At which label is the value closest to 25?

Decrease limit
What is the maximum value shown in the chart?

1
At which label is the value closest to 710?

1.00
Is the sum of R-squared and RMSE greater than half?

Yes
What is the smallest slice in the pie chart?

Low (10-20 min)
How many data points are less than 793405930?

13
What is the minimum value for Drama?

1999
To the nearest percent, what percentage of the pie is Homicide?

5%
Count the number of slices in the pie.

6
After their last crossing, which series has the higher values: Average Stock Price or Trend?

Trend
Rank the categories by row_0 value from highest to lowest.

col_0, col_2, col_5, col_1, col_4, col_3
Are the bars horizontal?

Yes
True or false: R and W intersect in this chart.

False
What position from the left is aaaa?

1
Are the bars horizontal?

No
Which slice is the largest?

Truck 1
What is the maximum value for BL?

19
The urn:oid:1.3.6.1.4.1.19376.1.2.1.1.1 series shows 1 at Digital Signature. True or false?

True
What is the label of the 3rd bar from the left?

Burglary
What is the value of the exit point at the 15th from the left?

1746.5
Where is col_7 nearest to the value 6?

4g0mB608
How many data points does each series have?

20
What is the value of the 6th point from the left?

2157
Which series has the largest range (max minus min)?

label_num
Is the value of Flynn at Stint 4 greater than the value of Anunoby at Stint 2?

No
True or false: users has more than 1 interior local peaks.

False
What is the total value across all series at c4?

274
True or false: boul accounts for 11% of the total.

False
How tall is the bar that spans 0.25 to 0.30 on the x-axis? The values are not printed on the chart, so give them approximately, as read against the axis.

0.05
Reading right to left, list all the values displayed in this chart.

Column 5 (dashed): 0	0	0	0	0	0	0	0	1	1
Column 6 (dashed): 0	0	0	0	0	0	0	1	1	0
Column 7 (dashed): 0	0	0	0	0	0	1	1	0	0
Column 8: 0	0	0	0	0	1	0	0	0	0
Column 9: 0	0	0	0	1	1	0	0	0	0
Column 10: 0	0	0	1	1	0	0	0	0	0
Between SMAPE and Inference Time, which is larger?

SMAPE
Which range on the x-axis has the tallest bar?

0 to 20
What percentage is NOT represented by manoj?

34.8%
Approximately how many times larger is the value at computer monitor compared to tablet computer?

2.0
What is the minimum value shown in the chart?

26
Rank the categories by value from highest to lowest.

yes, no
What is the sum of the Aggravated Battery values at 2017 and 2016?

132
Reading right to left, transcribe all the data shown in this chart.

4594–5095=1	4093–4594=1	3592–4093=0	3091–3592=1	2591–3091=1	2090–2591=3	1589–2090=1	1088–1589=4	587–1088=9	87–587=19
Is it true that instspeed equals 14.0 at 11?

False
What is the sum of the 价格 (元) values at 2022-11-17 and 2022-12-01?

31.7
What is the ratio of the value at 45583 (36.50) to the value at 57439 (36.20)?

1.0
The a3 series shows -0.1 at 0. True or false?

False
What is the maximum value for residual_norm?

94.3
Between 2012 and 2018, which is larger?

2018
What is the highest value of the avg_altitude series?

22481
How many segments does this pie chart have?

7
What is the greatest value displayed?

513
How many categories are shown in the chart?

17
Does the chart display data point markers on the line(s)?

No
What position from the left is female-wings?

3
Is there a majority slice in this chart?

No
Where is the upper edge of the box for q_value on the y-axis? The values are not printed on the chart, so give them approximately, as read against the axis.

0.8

——

## Job
Find each line in the listing above that contains the word "displayed" and copy those lines.

## Result
Reading right to left, list all the values displayed in this chart.
What is the greatest value displayed?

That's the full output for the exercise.